Task to carry out. According to the TCF4 passage below, which dimers does calmodulin preferentially keep from binding DNA when Ca2+ is present?
------ Passage ------
Most TCF4 mutations carried by patients with PTHS result in an obvious haploinsufficiency state, as translocations, deletions, or nonsense and frameshift mutations limit the production of certain or all isoforms to only one allele23. On the other hand, the resulting effect of missense mutations is less obvious. One possibility is that missense mutations in the basic region of the HLH domain impair or abolish TCF4 DNA binding. Alternatively, missense mutations elsewhere in the HLH domain may affect TCF4 dimerization, resulting in unstable or absent HLH dimers involving TCF423,24. In addition, missense mutations affecting AD2 and Rep may disturb the function of these domains or perturb TCF4 dimer stability depending on dimerization partner23. For all these possibilities, the net functional result could be considered hypomorphic or loss-of-function.

The fact that some missense mutations perturb or abolish TCF4-mediated transcriptional regulation without affecting dimerization ability in vitro23 suggests that the aberrant TCF4 protein may sequester its molecular partners, resulting in a hypomorphic or dominant-negative effect. However, it is reasonable to speculate that a hypomorphic or dominant-negative effect would be very mild or not happen in vivo due to the diminished stability of dimers with a mutant TCF424. Indeed, there is some evidence indicating that the half-life of HLH proteins relies to some extent on dimerization, as protein degradation can be prevented by dimer stabilization in the nucleus through DNA binding and interaction with transcriptional co-factors58,74.

If some missense mutations result in a significant hypomorphic or dominant-negative effect rather than a haploinsufficiency state in vivo should be further investigated. However, there is no doubt that PTHS results from loss of TCF4-mediated transcriptional regulation. How such dysregulation triggers PTHS pathophysiology is still unclear, but it seems to involve the general role of E-proteins as cell-cycle regulators and the specific role of TCF4 in cellular differentiation—a topic explored in the following section.

TCF4 function

Transcriptional regulation by TCF4

The binding of HLH dimers containing E-proteins to specific promoters and/or enhancers depends on the composition of the dimer itself and on E-box internal and flanking DNA sequences, as each dimer member has higher affinity for E-boxes flanked by particular sequences75,76,77. Furthermore, affinity of one dimer for a promoter and/or enhancer may depend on homotypic cooperativeness with preexisting dimers or collective binding with transcriptional co-factors78. Finally, E-protein DNA-binding specificity is regulated by Ca2+-dependent proteins such as calmodulin and S100, which interact directly with the basic region of the HLH domain79,80. In the presence of Ca2+, calmodulin exhibits low affinity for HLH heterodimers, preferentially inhibiting the DNA binding activity of E-protein homodimers. Indeed, cellular manipulation of calmodulin or Ca2+ levels has a direct effect on E-protein–mediated transcription81.
------ Given data ------
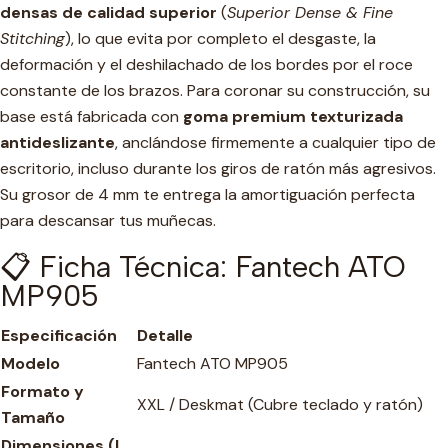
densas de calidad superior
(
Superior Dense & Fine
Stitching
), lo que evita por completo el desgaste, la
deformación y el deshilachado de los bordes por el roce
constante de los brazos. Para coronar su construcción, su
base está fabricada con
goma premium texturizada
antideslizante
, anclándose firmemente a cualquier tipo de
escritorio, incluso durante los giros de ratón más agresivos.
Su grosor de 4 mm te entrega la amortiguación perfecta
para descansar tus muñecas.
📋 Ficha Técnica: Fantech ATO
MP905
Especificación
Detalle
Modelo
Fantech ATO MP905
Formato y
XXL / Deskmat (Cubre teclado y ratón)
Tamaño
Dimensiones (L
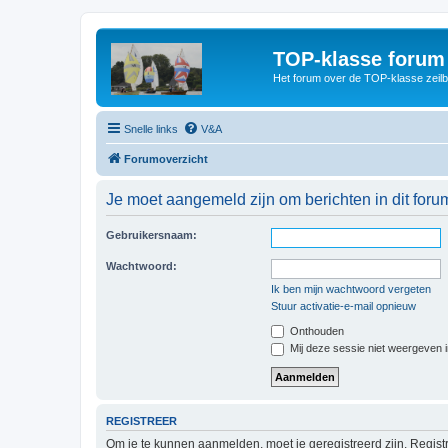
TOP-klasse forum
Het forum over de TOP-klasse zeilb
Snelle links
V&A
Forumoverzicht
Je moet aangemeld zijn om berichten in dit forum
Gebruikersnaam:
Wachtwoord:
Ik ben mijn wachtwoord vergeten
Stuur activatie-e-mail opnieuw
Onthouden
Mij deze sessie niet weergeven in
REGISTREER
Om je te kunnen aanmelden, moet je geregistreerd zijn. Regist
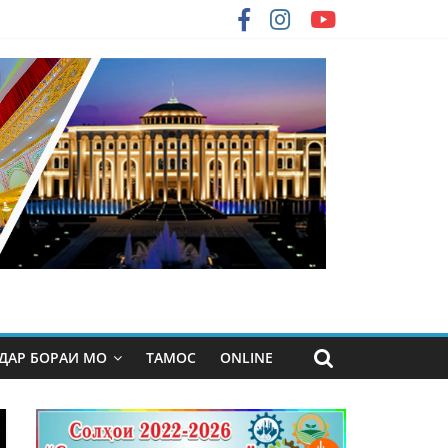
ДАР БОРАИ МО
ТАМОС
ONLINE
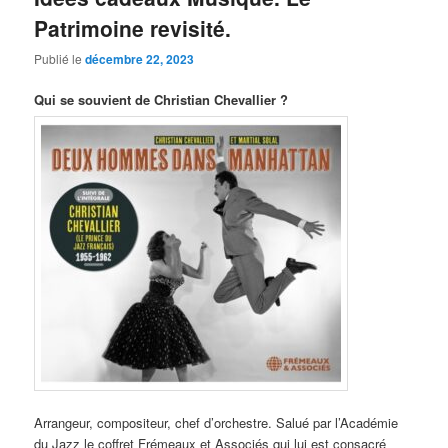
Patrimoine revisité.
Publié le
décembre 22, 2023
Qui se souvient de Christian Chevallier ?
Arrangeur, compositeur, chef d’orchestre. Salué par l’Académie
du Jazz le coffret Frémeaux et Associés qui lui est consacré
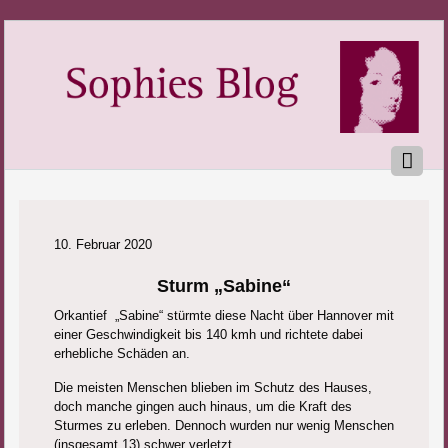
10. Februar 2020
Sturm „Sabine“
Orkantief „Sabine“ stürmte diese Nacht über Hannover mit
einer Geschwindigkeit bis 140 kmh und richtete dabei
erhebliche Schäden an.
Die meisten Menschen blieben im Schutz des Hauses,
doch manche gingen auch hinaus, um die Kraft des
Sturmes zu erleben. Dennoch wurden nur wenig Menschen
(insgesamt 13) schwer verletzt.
------
------ Given data ------
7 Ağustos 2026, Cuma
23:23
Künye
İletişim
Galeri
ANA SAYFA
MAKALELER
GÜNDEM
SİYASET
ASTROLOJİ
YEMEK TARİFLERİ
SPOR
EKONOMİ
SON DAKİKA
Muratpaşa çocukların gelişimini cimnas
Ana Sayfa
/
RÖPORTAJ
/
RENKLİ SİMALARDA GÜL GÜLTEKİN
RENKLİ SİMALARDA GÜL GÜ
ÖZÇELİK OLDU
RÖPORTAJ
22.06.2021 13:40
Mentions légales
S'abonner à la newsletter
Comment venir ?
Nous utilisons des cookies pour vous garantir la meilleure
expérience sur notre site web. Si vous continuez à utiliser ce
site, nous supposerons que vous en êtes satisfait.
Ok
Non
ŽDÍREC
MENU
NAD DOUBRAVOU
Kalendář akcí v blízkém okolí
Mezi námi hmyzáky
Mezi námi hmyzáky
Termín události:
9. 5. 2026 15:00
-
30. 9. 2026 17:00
------
------ Given data ------
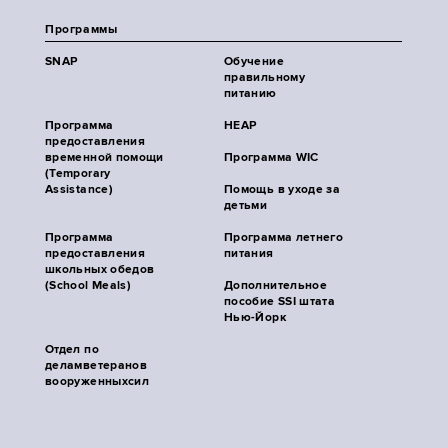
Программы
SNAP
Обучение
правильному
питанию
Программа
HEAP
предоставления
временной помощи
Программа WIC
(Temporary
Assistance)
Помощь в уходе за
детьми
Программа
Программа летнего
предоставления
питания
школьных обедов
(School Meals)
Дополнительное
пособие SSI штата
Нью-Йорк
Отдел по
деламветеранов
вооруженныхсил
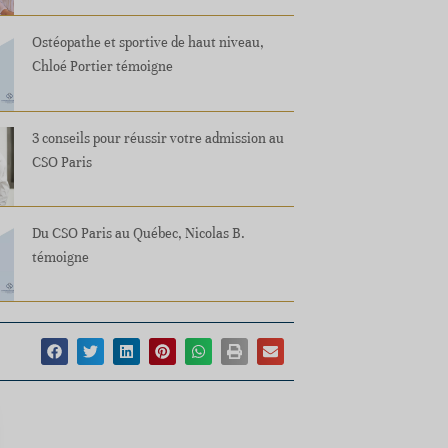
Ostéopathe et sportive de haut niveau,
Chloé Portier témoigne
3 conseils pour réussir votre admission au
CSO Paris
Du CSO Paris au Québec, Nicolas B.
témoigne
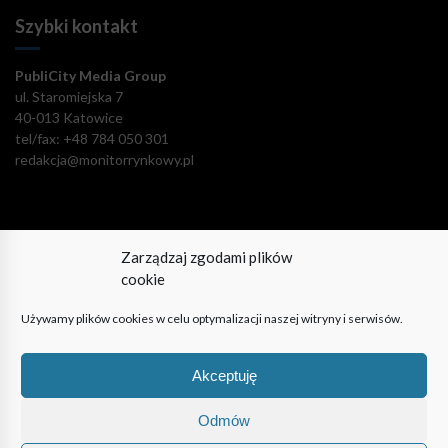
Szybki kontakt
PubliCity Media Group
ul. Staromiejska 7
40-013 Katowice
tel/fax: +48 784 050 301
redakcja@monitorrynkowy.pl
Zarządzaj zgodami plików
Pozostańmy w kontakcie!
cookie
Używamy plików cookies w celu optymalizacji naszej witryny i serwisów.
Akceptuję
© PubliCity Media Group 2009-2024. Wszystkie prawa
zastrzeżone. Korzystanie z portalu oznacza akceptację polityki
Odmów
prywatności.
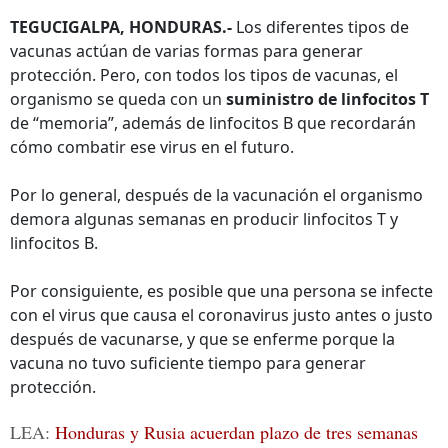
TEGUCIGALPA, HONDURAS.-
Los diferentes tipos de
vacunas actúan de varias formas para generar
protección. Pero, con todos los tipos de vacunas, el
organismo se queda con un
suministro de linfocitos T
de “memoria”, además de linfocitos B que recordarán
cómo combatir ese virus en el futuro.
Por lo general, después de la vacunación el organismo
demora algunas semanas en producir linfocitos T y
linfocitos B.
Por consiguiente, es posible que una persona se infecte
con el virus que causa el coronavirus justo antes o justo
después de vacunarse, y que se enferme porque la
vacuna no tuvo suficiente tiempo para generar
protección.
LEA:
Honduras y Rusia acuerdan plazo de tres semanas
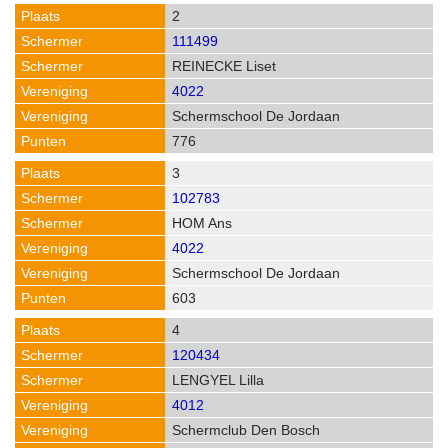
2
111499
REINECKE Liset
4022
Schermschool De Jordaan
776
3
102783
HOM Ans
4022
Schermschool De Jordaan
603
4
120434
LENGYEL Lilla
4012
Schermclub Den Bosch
------
Answer to the problem. E-protein homodimers.